■ **Passage to read**
........

Deep wisdom meets true child-like creativity in Andrea Mastrovito’s work. Eternal human questions-Who are we? From where do we come? Where are we going?-are raised and developed with honest simplicity, the only answer lying in an acceptance of the natural life cycle. Death, creation, and re-creation are always present in Mastrovito’s work. Mastrovito creates a lot using very little. He has a child’s genius, an ability to create something out of nothing. His installations-each one made for the space that inspired it-use all available media and materials, from drawing, animation, video, and music to toys and pieces of furniture. Marie Noelle Farcy, curator of the Mudam Museum in Luxembourg, wrote of Mastrovito: “A troublemaker who pushes things to the limit, he takes boundless pleasure in creation…For [him], what is commonly called inspiration is very close to a breath, a pulsation, or an instinct, or more generally a way of being in the world.”
Laura Tansini: What is your concept of the life cycle?
Andrea Mastrovito: The idea of the life cycle is something I have always dealt with, though perhaps initially unwittingly. In Enciclopedia dei fiori da giardino (2009), first we have a flower, and from the flower, we pass to a tree, from the tree to wood, from wood to paper, from paper to book, and then back to the flower. In my works, the discourse turns continually from creation to re- creation, passing inexorably through destruction. In another work, The Modern Prometheus (2012), I drew a series of images portraying some of the characters from the novel Frankenstein. In the book, they were killed by the monster; in my work, they are shown being shot against a stone wall. Each figure is a pencil sketch. The bullet holes are real holes made by the very pencil that gave life to the characters. The pencil is both a creative and a destructive force.
LT: What is your personal position about life and death?
AM: I do not accept the idea of death and defeat; but knowing it, investigating it, and understanding the strong cathartic value of failure and destruction is one way to tackle it, perhaps also a way not to think about it right through.
LT: Drawing seems to be your natural medium.
AM: Yes, because for me, to draw is to know. Drawing creates a symbolic form of reality through the use of an expanded perspective, which in its guidelines includes not only the three dimensions but also the time of creation and of viewing. From video animation to installations, I tend to involve the viewer both physically and emotionally; drawing is the point of contact between reality and artifice.
LT: How do ideas for new works come to you?
AM: First from the site in which I am asked to create. Sometimes I look for a space that inspires me. Ideas come also from talking; through continuous dialogue with my assistants and curators, I understand what I will do. Ideas come also from reading.
LT: So you keep up a continuous exchange of ideas until you reach what you are looking for?
AM: Yes, but the first strong kick comes from the space: gallery, museum, abandoned spaces, or sites with a strong personality, a story going back through centuries. For example, I recently created a series of three different, but connected, site-specific installations for three castles in France—the Château des Adhémar, the Château de Grignan or Rochers-Sévigné, and the Château de Suze-la-Rousse. The installation at the Château de Grignan is permanent.

........

■ **Work order 1**
Copy verbatim the records from the line containing "Follow every image" through the end of the records, including both ends, and leave out the picture markers.
The interview above and the records that come after it are unrelated and come from different sources.

........

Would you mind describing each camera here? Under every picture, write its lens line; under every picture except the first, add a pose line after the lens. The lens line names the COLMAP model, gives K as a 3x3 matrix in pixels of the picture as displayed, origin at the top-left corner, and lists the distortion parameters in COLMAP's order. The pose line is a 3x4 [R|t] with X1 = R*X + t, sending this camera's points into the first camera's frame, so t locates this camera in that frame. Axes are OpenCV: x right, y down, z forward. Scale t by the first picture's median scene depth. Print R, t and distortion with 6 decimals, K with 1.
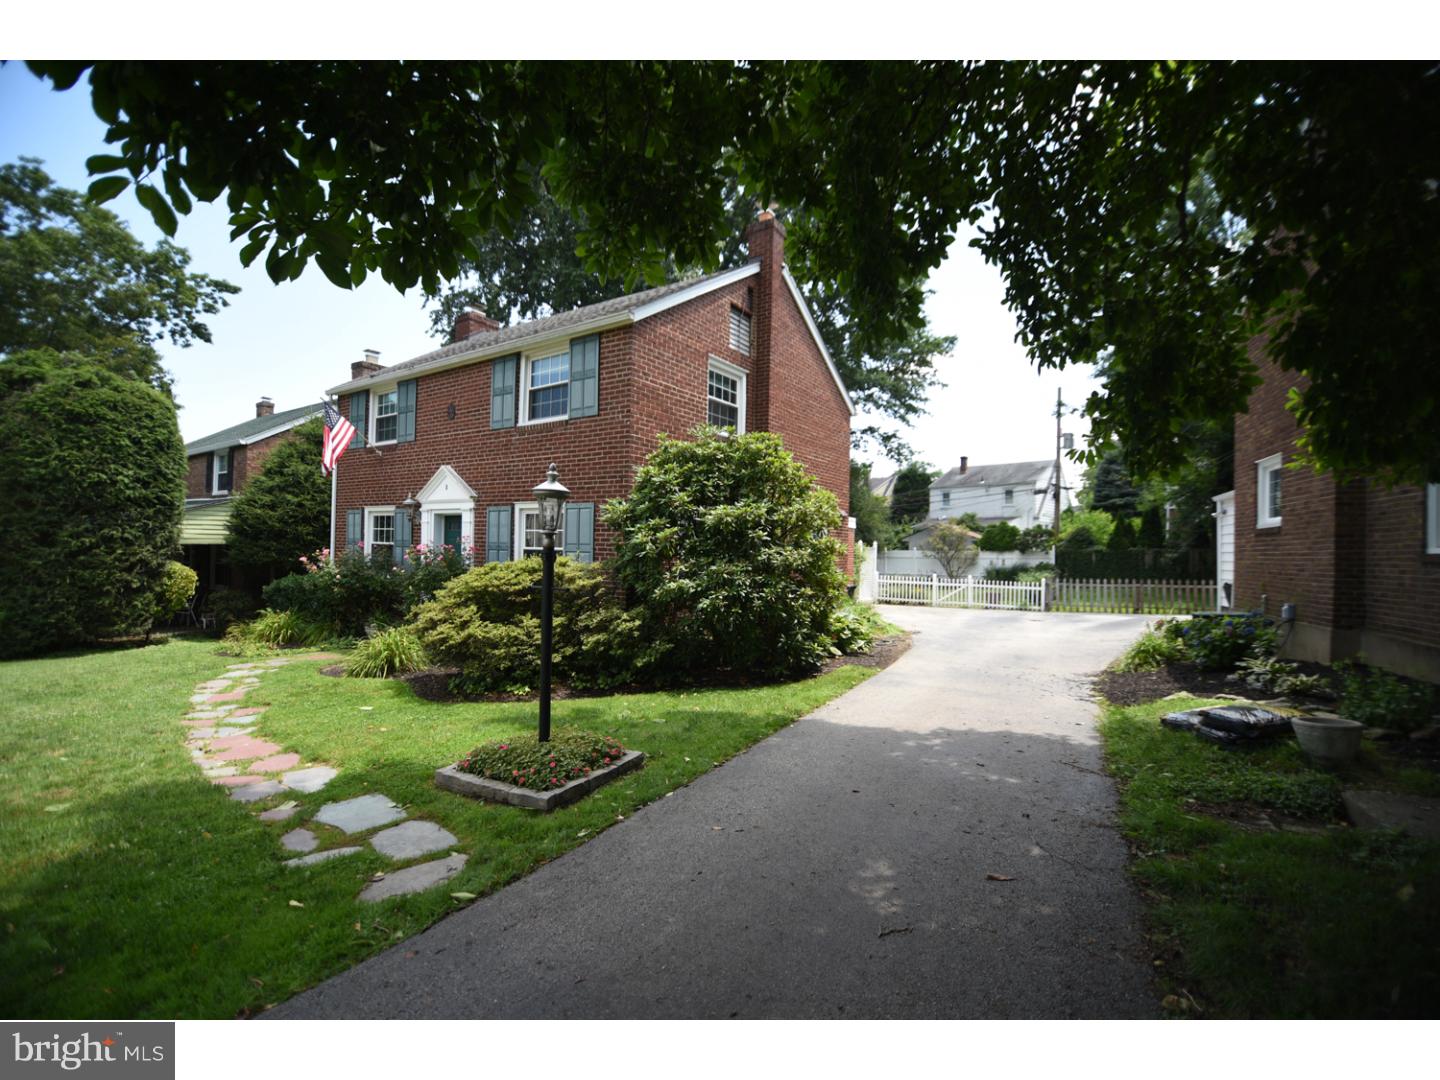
lens RADIAL K [[668.0, 0, 709.5], [0, 668.0, 545.2], [0, 0, 1]] dist [0.000931, -0.013870]
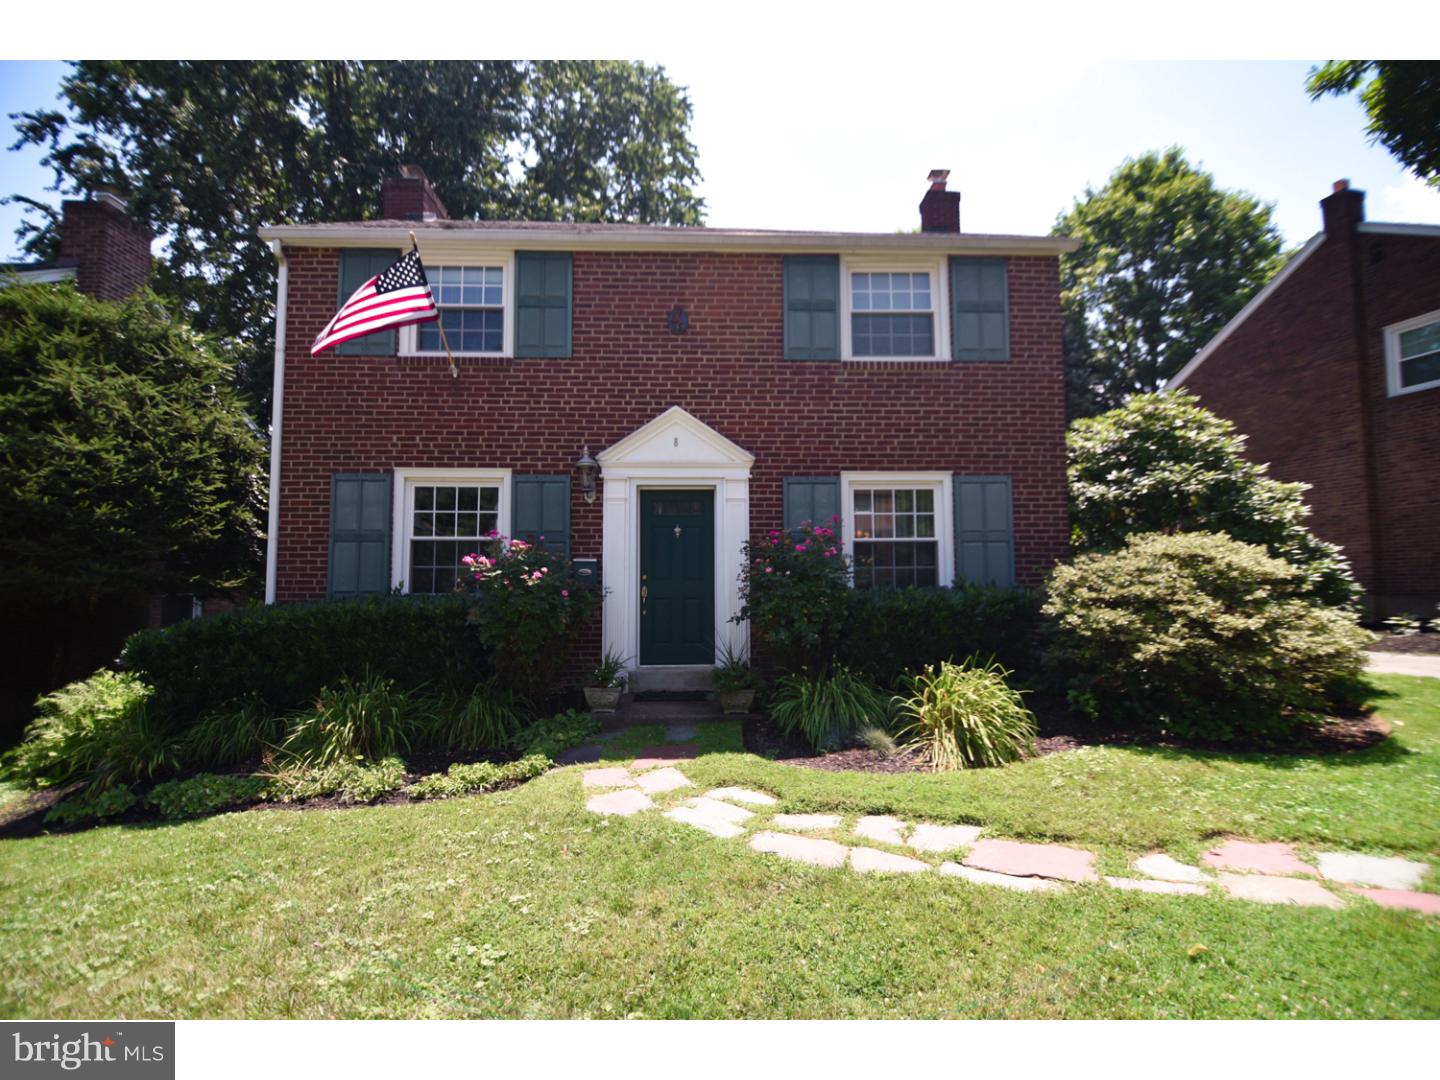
lens RADIAL K [[647.7, 0, 722.6], [0, 647.7, 541.7], [0, 0, 1]] dist [0.002395, -0.012518]
pose [[0.790150, 0.010124, 0.612830, -0.700762], [0.010056, 0.999515, -0.029477, 0.017973], [-0.612831, 0.029454, 0.789665, 0.512914]]
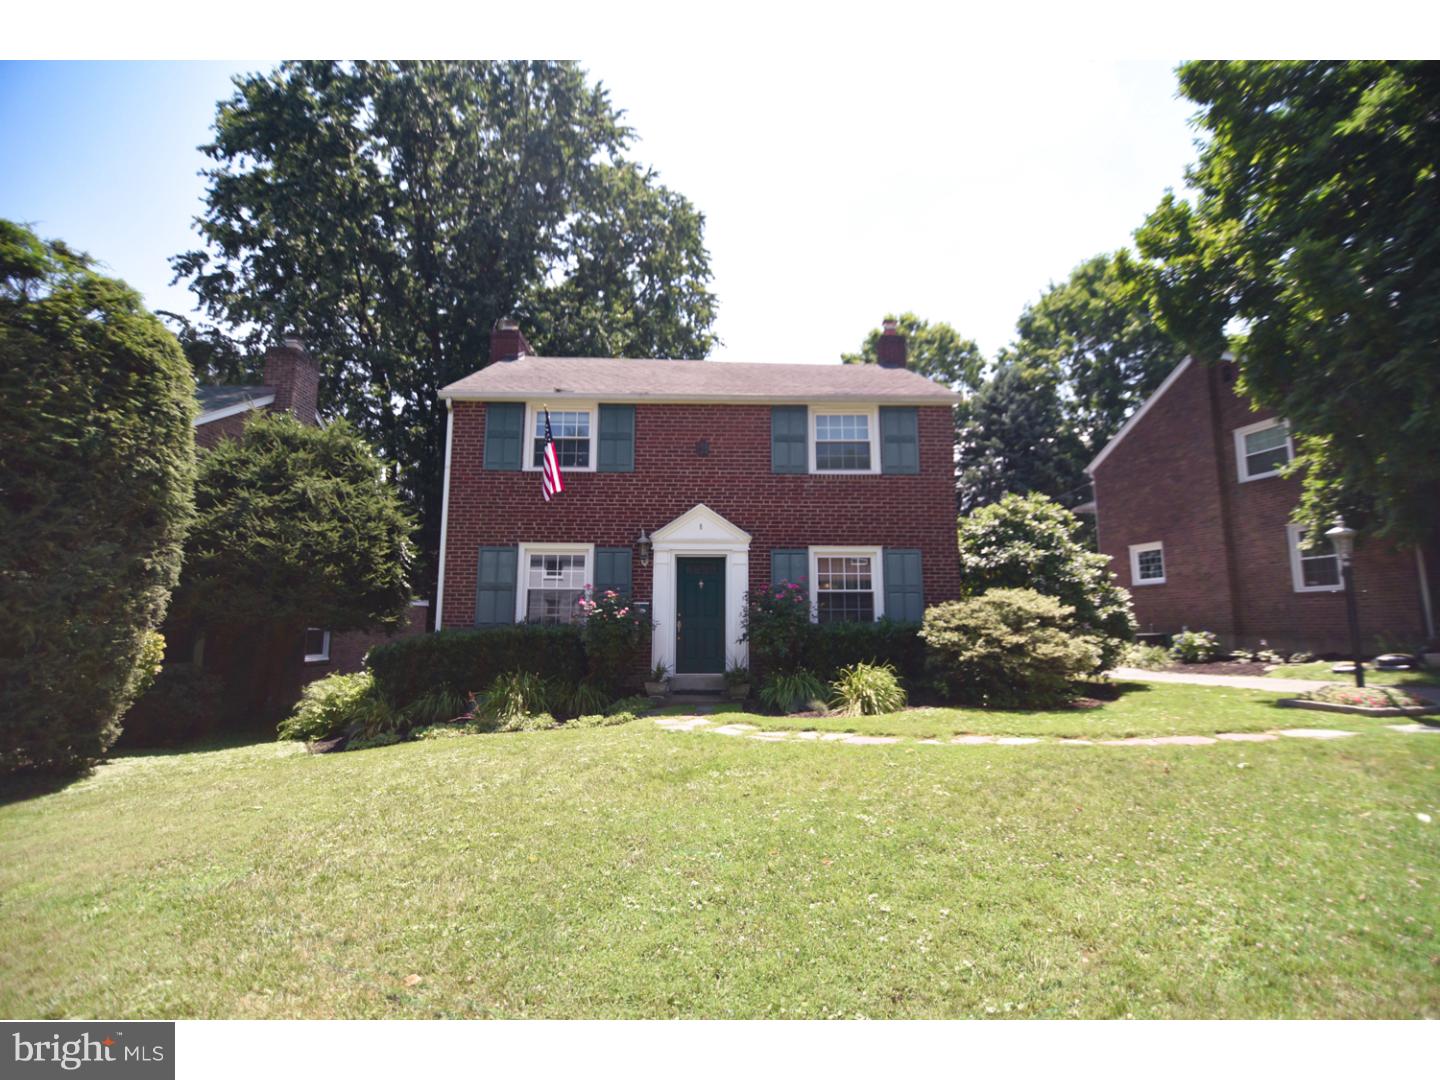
lens RADIAL K [[647.7, 0, 722.6], [0, 647.7, 541.7], [0, 0, 1]] dist [0.002395, -0.012518]
pose [[0.797223, 0.057912, 0.600901, -0.886663], [0.004199, 0.994832, -0.101447, 0.022310], [-0.603670, 0.083399, 0.792860, 0.274723]]
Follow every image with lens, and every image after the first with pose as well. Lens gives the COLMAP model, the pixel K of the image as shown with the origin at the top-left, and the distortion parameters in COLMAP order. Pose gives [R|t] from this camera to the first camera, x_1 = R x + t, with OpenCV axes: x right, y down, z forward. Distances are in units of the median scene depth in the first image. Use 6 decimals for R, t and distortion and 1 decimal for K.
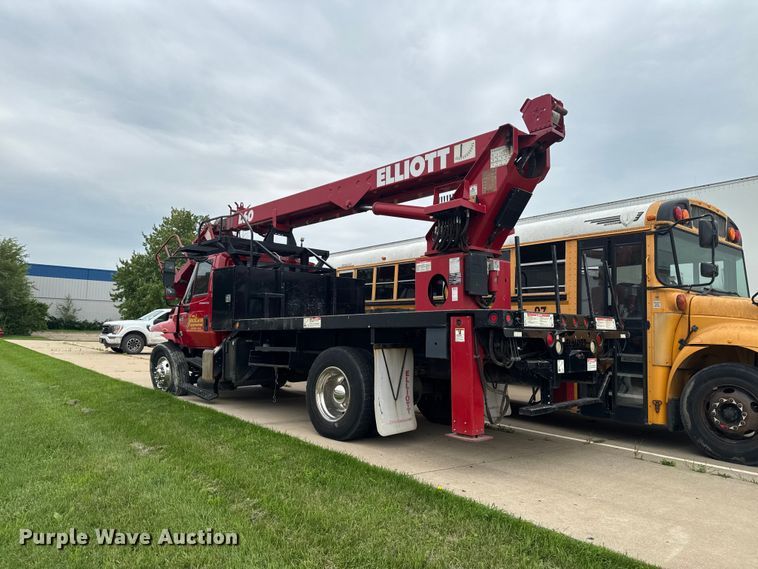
lens RADIAL K [[533.5, 0, 387.6], [0, 533.5, 279.6], [0, 0, 1]] dist [0.053257, -0.050547]
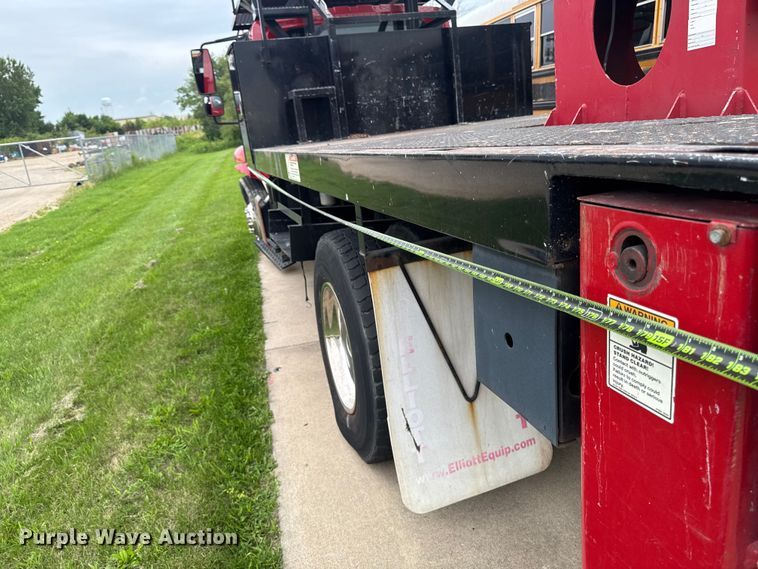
lens RADIAL K [[536.4, 0, 377.2], [0, 536.4, 279.3], [0, 0, 1]] dist [0.024773, -0.026728]
pose [[0.884476, 0.023199, -0.466009, 0.097961], [0.164496, 0.919131, 0.357965, 0.023817], [0.436628, -0.393268, 0.809133, 0.624800]]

........

■ **Work order 2**
Pick up the interview with Andrea Mastrovito and continue it from the point at which it stops.

■ **Output 1**
Follow every image with lens, and every image after the first with pose as well. Lens gives the COLMAP model, the pixel K of the image as shown with the origin at the top-left, and the distortion parameters in COLMAP order. Pose gives [R|t] from this camera to the first camera, x_1 = R x + t, with OpenCV axes: x right, y down, z forward. Distances are in units of the median scene depth in the first image. Use 6 decimals for R, t and distortion and 1 decimal for K.
lens RADIAL K [[533.5, 0, 387.6], [0, 533.5, 279.6], [0, 0, 1]] dist [0.053257, -0.050547]
lens RADIAL K [[536.4, 0, 377.2], [0, 536.4, 279.3], [0, 0, 1]] dist [0.024773, -0.026728]
pose [[0.884476, 0.023199, -0.466009, 0.097961], [0.164496, 0.919131, 0.357965, 0.023817], [0.436628, -0.393268, 0.809133, 0.624800]]

■ **Output 2**
LT: When you started working on this project (about two months before its opening), did you know what you would do?
AM: I had an idea, but for me, it is very important to be in the place and to discuss. Luckily enough, a curator I had known in New York came to my Brooklyn studio. We talked about my project, and during our discussion, I knew what I would do. I need to know the story of the place, especially old places with a strong history.
The title of the three-part exhibition, “N’importe où hors du monde” (“It doesn’t matter where, out of the world”) is easily understood. The first castle, the Château des Adhémar, was a prison. Anyone confined to a prison would like to be elsewhere.
The Château des Adhémar, with a chapel and three floors, dominates the town. It is the Center for Contemporary Art now. The chapel and first floor are dark and gloomy; the second and third floors have more light. I thought of a work moving from hopeless darkness to light, the life cycle but the other way around—from drama to redemption; from no hope to acceptance, a mental getaway. Walking into the chapel, you find a group of statues, broken and falling into pieces— representing the collapsing of myths. On the statues, I drew part of Jacques-Louis David’s Death of Marat; and on the wall, I included photos and a collage of the painting: the triumph of betrayal, destruction, and death. Elsewhere in the chapel, I placed three small drawings depicting three martyrs killed by the pencil that drew them. To paraphrase Slayer’s “South of Heaven,” to see the light of redemption, you have to go through death.
LT: This installation represents the mood and the spirit of your work, but particularly death and destruction.
AM: Yes, drama and destruction. In the central nave of the chapel, I represented a story of horror: destruction with no redemption. It is my homage to Johnny Got his Gun, a book and movie by Dulton Trumbo.
At the end of the nave—which becomes a sort of theater—I positioned a large paper grid, squared off like a huge prison grate, where I projected my video. Each square became a screen for different images that kept changing—all except the central one, the remains of Johnny’s body, which from time to time became a huge central image of a crucifix, with Christ’s body replaced by what was left living of Johnny. For this installation, I combined cutouts, photography, animation, video, and music. The soundtrack was “One” by Metallica, an obsessive song that filled up the space.
LT: How did visitors react?
AM: Each work was introduced by a note. Johnny was a very hard vision to cope with, but nobody left untouched.
LT: What happened on the second floor?
AM: On the second floor, you could start breathing. I called that installation Bar C33, in homage to Oscar Wilde’s “The Ballad of Reading Gaol,” the poem that he wrote after he was freed from Reading Prison. “The Ballad of Reading Gaol” is a deep reflection on the concepts of guilt and forgiveness. Wilde had to pass through tragic experiences and injustices, but he never lost his faith in life.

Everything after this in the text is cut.